YOUR ASSIGNMENT:
Pull out each line of the records holding the string "закрылись".
DATA EXCERPTS START
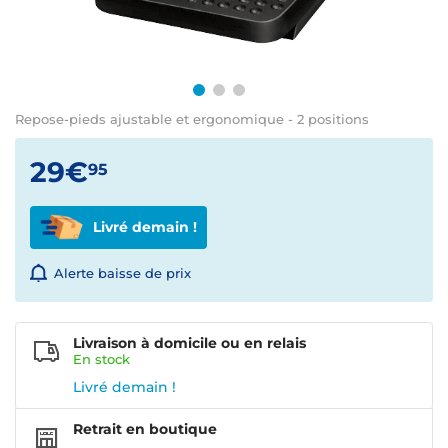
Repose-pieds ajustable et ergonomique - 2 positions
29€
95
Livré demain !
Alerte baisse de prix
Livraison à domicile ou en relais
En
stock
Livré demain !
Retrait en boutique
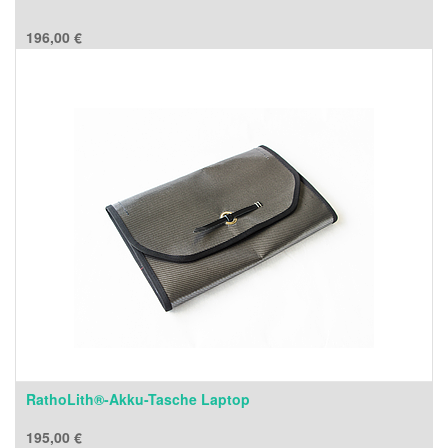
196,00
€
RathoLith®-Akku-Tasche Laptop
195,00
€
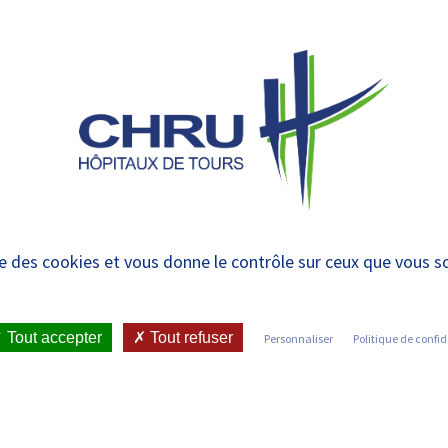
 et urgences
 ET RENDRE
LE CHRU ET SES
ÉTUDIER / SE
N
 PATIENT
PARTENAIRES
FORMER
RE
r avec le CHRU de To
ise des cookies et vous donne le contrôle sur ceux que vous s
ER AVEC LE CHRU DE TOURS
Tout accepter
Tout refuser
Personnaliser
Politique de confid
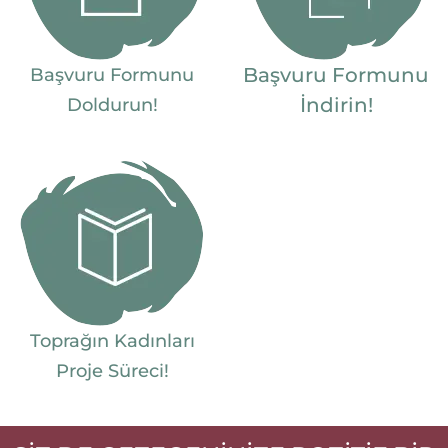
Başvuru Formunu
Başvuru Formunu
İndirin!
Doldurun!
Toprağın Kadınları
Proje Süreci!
DATA EXCERPTS END
DATA EXCERPTS START
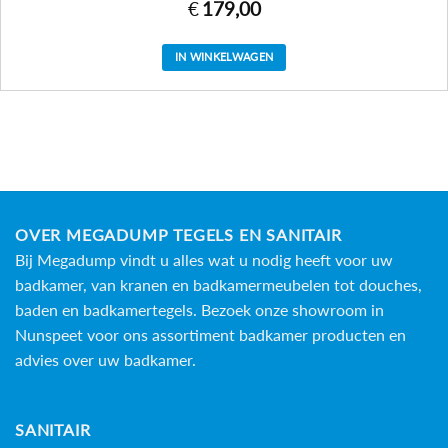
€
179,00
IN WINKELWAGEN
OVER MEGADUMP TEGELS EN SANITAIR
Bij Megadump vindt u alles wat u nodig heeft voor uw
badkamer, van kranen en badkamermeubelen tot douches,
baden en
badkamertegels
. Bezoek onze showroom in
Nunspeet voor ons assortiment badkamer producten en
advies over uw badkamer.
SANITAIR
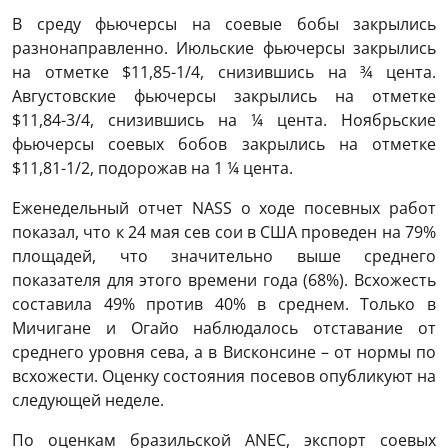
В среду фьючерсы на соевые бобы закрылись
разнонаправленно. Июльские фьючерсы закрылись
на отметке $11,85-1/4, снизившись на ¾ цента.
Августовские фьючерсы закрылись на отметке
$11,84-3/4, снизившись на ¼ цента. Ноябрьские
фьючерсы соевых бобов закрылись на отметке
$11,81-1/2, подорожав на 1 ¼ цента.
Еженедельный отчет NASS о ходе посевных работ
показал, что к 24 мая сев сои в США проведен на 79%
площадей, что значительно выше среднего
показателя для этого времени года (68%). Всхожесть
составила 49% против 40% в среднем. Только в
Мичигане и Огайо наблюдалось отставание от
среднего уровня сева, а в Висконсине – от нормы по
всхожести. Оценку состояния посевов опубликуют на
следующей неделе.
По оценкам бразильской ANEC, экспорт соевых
DATA EXCERPTS END
DATA EXCERPTS START
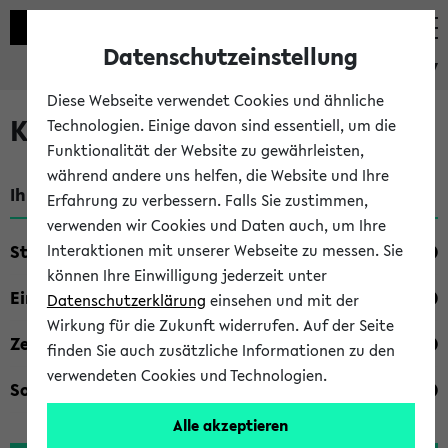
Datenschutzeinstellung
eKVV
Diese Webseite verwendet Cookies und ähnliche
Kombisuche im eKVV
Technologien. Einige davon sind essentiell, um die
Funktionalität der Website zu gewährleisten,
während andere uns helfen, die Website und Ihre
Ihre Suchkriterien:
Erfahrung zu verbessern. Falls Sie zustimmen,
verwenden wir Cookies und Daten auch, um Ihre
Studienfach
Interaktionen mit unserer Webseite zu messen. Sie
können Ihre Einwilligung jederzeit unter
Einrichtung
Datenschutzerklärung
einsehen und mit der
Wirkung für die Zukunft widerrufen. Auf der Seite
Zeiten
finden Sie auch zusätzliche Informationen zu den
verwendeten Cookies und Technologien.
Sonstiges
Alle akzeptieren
DATA EXCERPTS END
YOUR RESPONSE:
В среду фьючерсы на соевые бобы закрылись
разнонаправленно. Июльские фьючерсы закрылись
Августовские фьючерсы закрылись на отметке
фьючерсы соевых бобов закрылись на отметке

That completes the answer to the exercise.